Work order:
Copy out the whole listing exactly as written, leaving the pictures behind.

Collected data:
────────────────────────────────────────
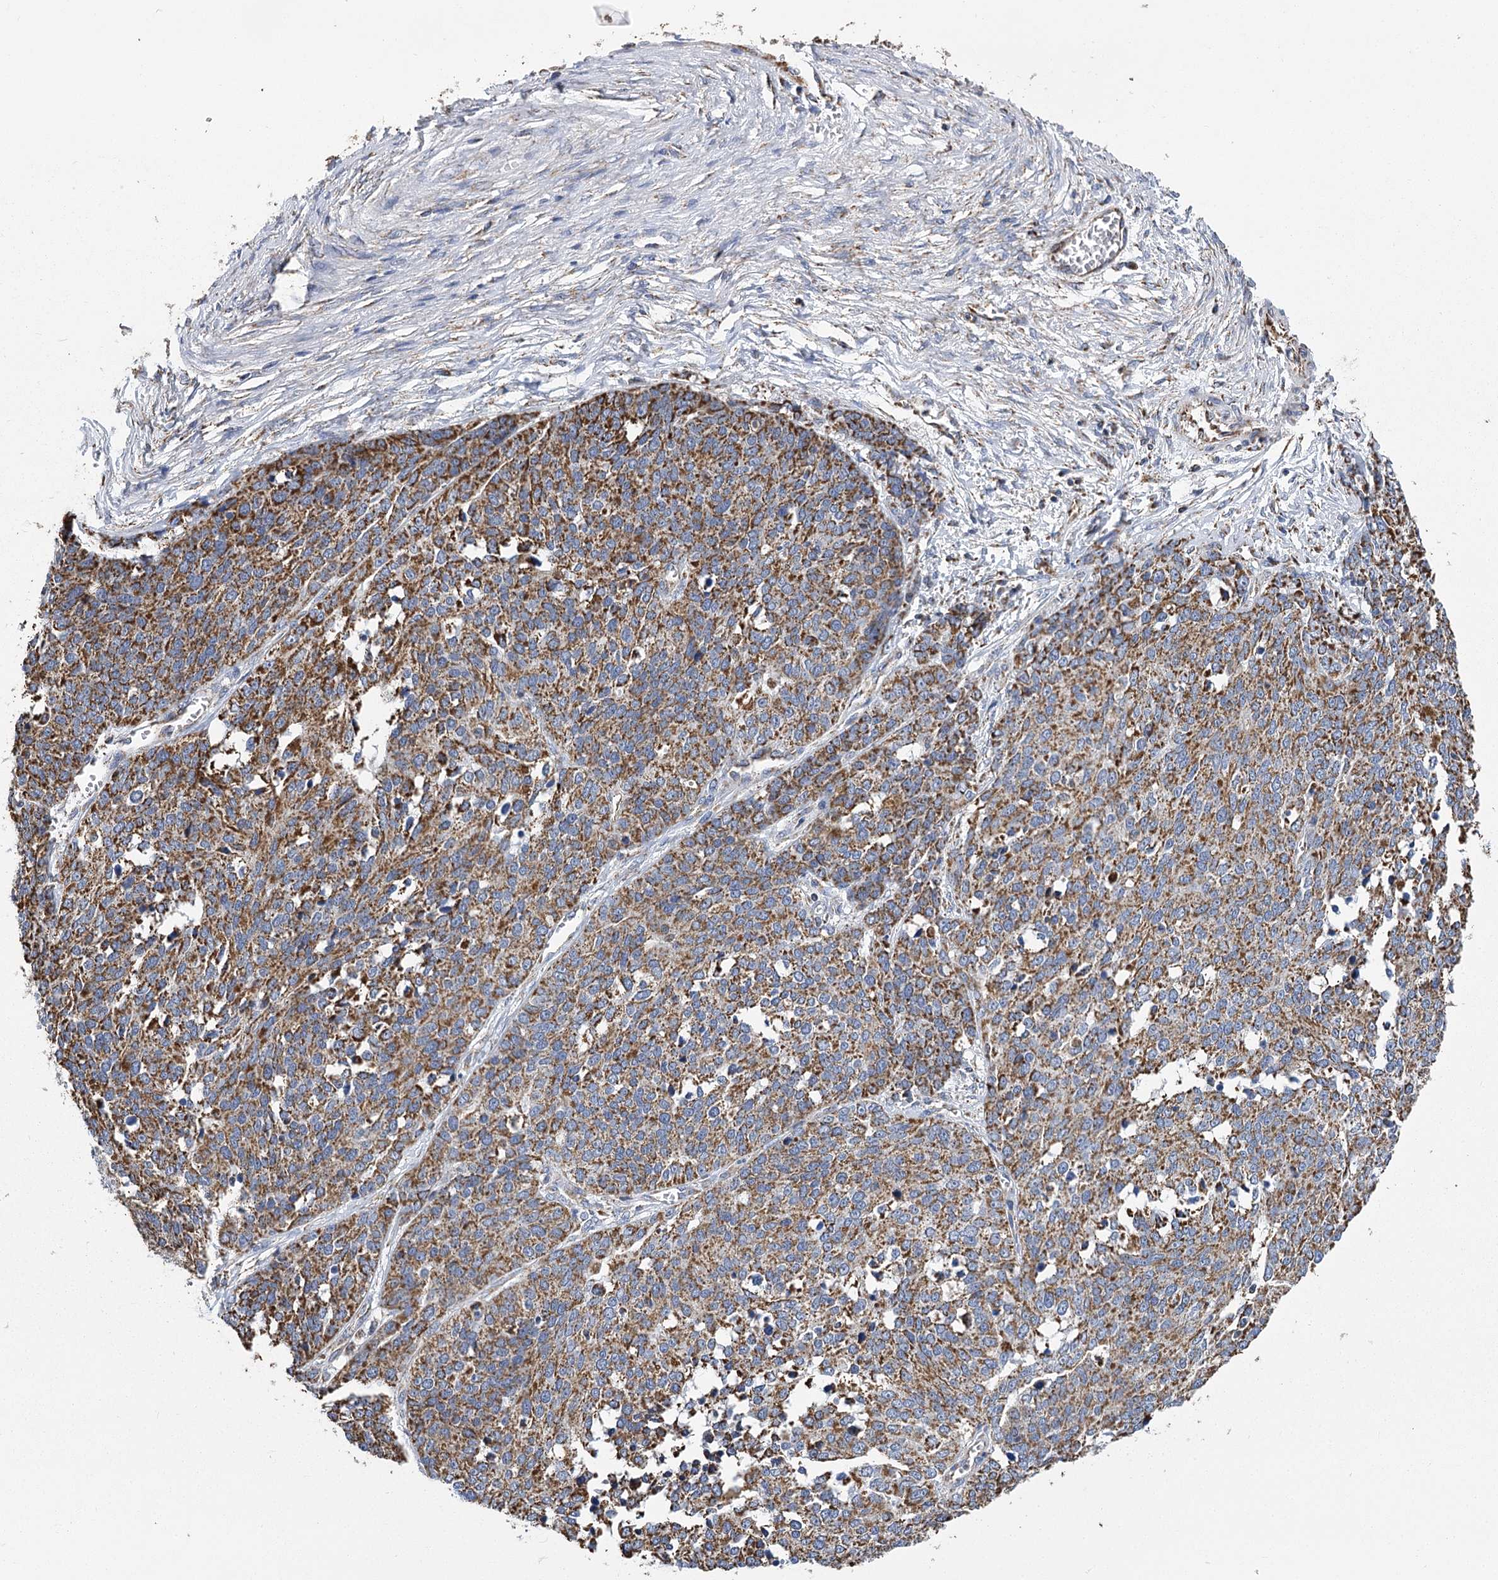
{"staining": {"intensity": "moderate", "quantity": ">75%", "location": "cytoplasmic/membranous"}, "tissue": "ovarian cancer", "cell_type": "Tumor cells", "image_type": "cancer", "snomed": [{"axis": "morphology", "description": "Cystadenocarcinoma, serous, NOS"}, {"axis": "topography", "description": "Ovary"}], "caption": "IHC staining of ovarian cancer (serous cystadenocarcinoma), which demonstrates medium levels of moderate cytoplasmic/membranous positivity in approximately >75% of tumor cells indicating moderate cytoplasmic/membranous protein positivity. The staining was performed using DAB (brown) for protein detection and nuclei were counterstained in hematoxylin (blue).", "gene": "CCDC73", "patient": {"sex": "female", "age": 44}}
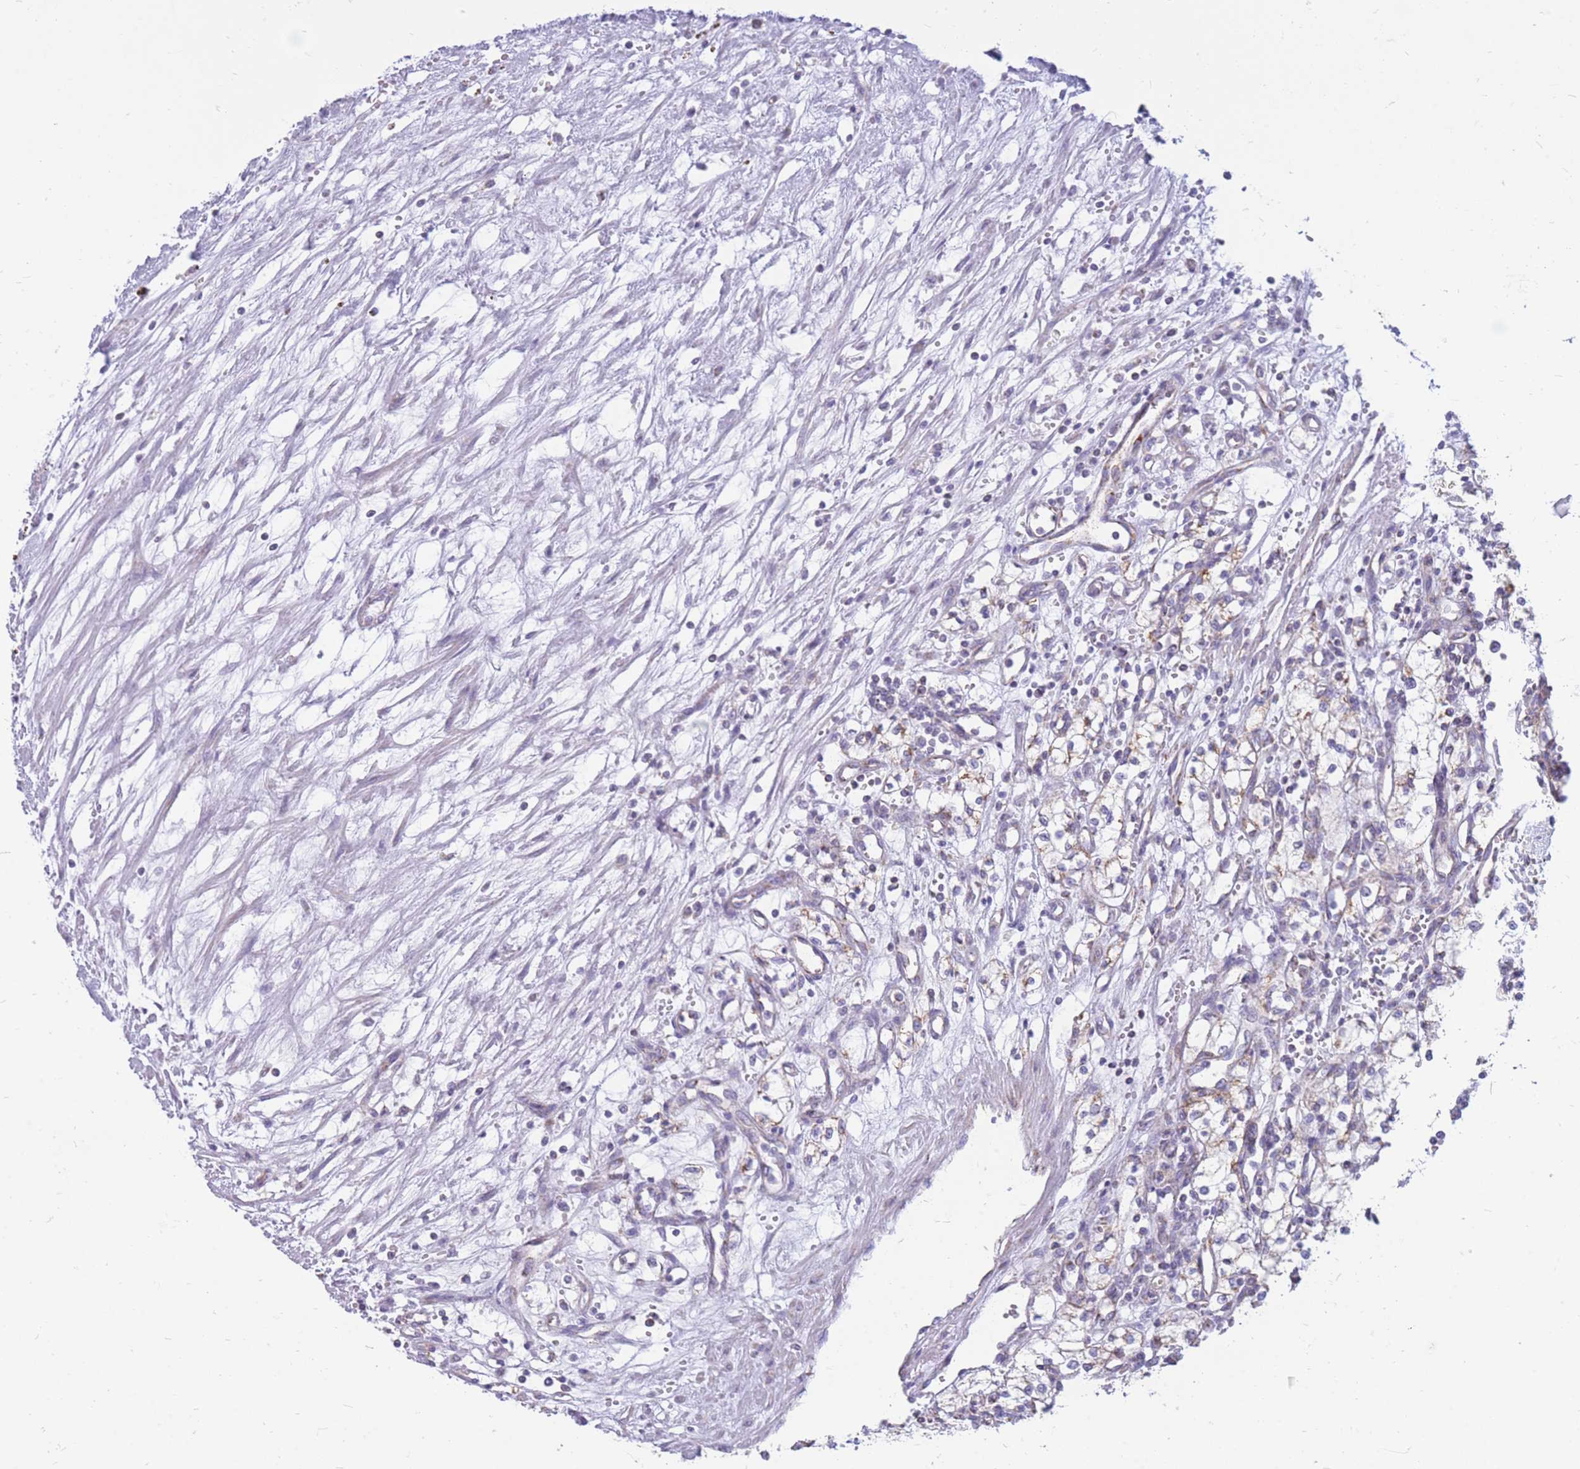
{"staining": {"intensity": "weak", "quantity": "<25%", "location": "cytoplasmic/membranous"}, "tissue": "renal cancer", "cell_type": "Tumor cells", "image_type": "cancer", "snomed": [{"axis": "morphology", "description": "Adenocarcinoma, NOS"}, {"axis": "topography", "description": "Kidney"}], "caption": "This is an immunohistochemistry (IHC) photomicrograph of human renal cancer. There is no staining in tumor cells.", "gene": "PCSK1", "patient": {"sex": "male", "age": 59}}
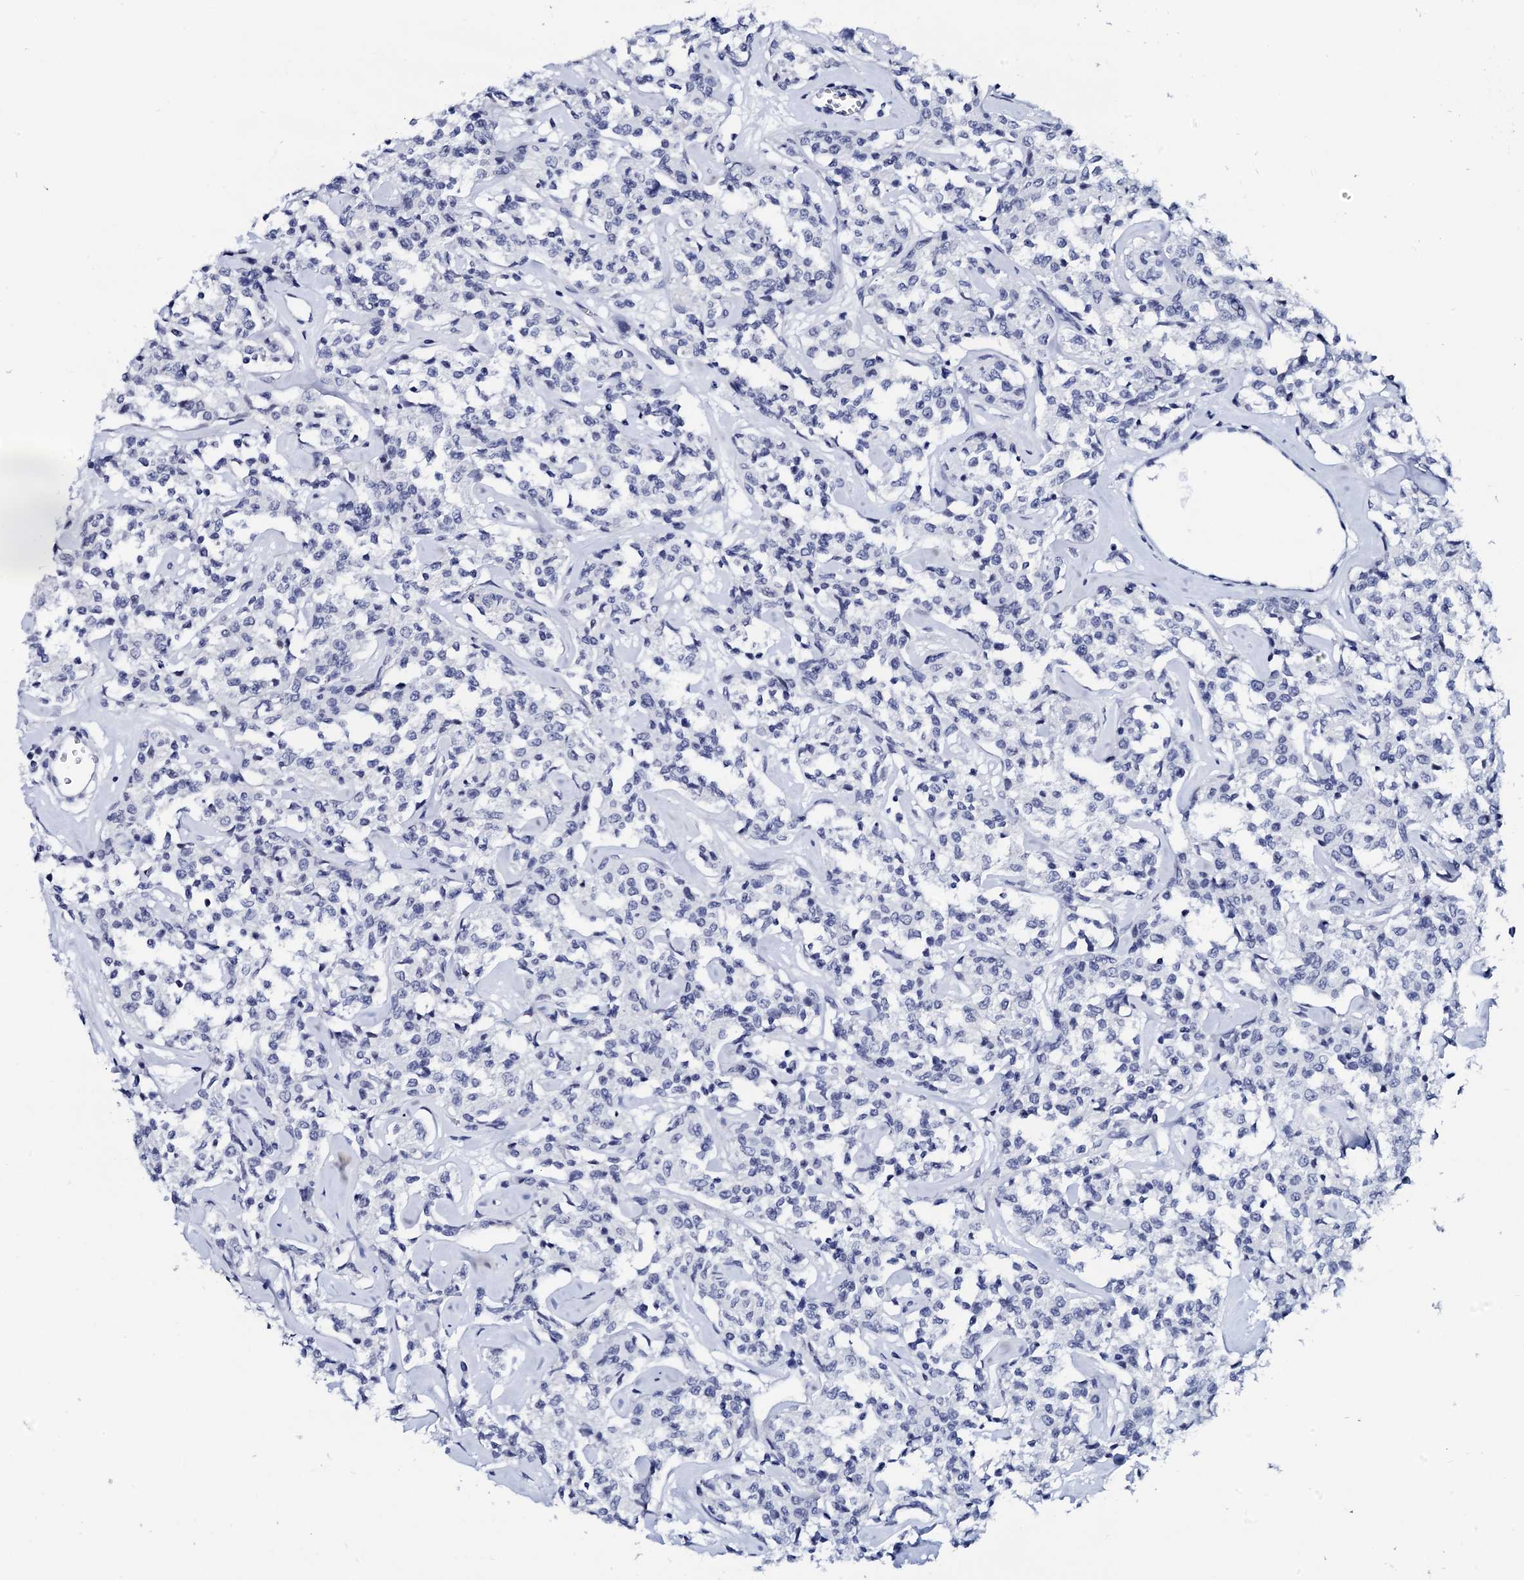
{"staining": {"intensity": "negative", "quantity": "none", "location": "none"}, "tissue": "lymphoma", "cell_type": "Tumor cells", "image_type": "cancer", "snomed": [{"axis": "morphology", "description": "Malignant lymphoma, non-Hodgkin's type, Low grade"}, {"axis": "topography", "description": "Small intestine"}], "caption": "DAB immunohistochemical staining of lymphoma demonstrates no significant staining in tumor cells. The staining is performed using DAB brown chromogen with nuclei counter-stained in using hematoxylin.", "gene": "SPATA19", "patient": {"sex": "female", "age": 59}}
────────────────────────────────────────
Output of the task:
{"staining": {"intensity": "moderate", "quantity": ">75%", "location": "cytoplasmic/membranous"}, "tissue": "ovarian cancer", "cell_type": "Tumor cells", "image_type": "cancer", "snomed": [{"axis": "morphology", "description": "Cystadenocarcinoma, serous, NOS"}, {"axis": "topography", "description": "Ovary"}], "caption": "IHC staining of ovarian cancer (serous cystadenocarcinoma), which demonstrates medium levels of moderate cytoplasmic/membranous positivity in approximately >75% of tumor cells indicating moderate cytoplasmic/membranous protein positivity. The staining was performed using DAB (brown) for protein detection and nuclei were counterstained in hematoxylin (blue).", "gene": "CCDC73", "patient": {"sex": "female", "age": 44}}
{"staining": {"intensity": "weak", "quantity": "<25%", "location": "cytoplasmic/membranous"}, "tissue": "renal cancer", "cell_type": "Tumor cells", "image_type": "cancer", "snomed": [{"axis": "morphology", "description": "Adenocarcinoma, NOS"}, {"axis": "topography", "description": "Kidney"}], "caption": "This is an immunohistochemistry (IHC) photomicrograph of human renal cancer. There is no staining in tumor cells.", "gene": "PCSK1", "patient": {"sex": "male", "age": 59}}
{"staining": {"intensity": "negative", "quantity": "none", "location": "none"}, "tissue": "lymphoma", "cell_type": "Tumor cells", "image_type": "cancer", "snomed": [{"axis": "morphology", "description": "Malignant lymphoma, non-Hodgkin's type, Low grade"}, {"axis": "topography", "description": "Small intestine"}], "caption": "DAB immunohistochemical staining of lymphoma demonstrates no significant staining in tumor cells. The staining is performed using DAB brown chromogen with nuclei counter-stained in using hematoxylin.", "gene": "SPATA19", "patient": {"sex": "female", "age": 59}}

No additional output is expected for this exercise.